● **EXERCISE**
Swap "Being-in-the-World" for "being in the world" in the passage on Ludwig Binswanger, starting at "Ludwig Binswanger, a" and ending at "in psychiatric practice.", and give that stretch of text again.

● **EXCERPTED TEXT**
========
Academic journal article American Journal of Psychotherapy

Rediscoverig Existential Psychotherapy: The Contribution of Ludwig Binswanger

Academic journal article American Journal of Psychotherapy

Rediscoverig Existential Psychotherapy: The Contribution of Ludwig Binswanger

Article excerpt

Ludwig Binswanger, a founder of the existential school of psychiatry, attempted to apply philosophical ideas derived from Martin Heidegger, such as Heidegger's views on the mind-body problem, to the understanding and treatment of psychiatric patients. Binswanger also interpreted Heidegger's concept of the existing individual (Dasein) as Being-in-the-World, in the sense of seeking out the existential structure of individuals' lives. I discuss concrete clinical cases from Binswanger's work, along with a contemporary example of how to use these existential methods in psychiatric practice.

The "existential" school of psychiatry has three main branches, based on different aspects of its philosophical fathers. The first, based on Husserl, emphasizes the phenomenological reduction; Karl Jaspers worked in this tradition, which formed the mainstream of Continental psychiatry for decades. The second, resting on the early Heidegger, emphasized the existential structure of each individual's world; here Binswanger made his mark. The third, building on the late Heidegger, centered itself on the importance of authenticity for the understanding of persons; Sartre belonged to this approach, along with assorted others such as Laing and Erich Fromm (1).
========
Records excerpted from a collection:
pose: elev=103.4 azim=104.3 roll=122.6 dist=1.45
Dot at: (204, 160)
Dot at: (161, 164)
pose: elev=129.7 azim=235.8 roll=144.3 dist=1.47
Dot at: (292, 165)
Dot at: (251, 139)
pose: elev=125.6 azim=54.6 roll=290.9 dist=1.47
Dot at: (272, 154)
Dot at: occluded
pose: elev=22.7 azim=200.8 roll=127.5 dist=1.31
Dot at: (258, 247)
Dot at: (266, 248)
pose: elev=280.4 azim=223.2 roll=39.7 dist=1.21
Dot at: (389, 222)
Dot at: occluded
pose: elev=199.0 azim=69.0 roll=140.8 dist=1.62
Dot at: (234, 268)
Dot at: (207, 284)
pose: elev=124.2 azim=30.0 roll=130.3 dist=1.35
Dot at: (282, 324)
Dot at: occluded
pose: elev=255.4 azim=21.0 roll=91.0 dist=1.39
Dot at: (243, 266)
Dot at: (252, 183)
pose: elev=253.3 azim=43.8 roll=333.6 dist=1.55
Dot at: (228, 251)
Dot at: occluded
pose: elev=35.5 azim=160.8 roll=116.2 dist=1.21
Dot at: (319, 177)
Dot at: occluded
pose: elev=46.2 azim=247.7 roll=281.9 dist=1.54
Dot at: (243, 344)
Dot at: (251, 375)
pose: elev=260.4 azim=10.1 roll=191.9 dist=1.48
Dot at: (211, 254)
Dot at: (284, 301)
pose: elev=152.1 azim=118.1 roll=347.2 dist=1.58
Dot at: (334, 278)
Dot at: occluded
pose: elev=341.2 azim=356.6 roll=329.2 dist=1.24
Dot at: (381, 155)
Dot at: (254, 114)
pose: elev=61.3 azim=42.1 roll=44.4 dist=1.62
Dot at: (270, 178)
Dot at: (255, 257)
========
● **SOLUTION TO THE EXERCISE**
Ludwig Binswanger, a founder of the existential school of psychiatry, attempted to apply philosophical ideas derived from Martin Heidegger, such as Heidegger's views on the mind-body problem, to the understanding and treatment of psychiatric patients. Binswanger also interpreted Heidegger's concept of the existing individual (Dasein) as being in the world, in the sense of seeking out the existential structure of individuals' lives. I discuss concrete clinical cases from Binswanger's work, along with a contemporary example of how to use these existential methods in psychiatric practice.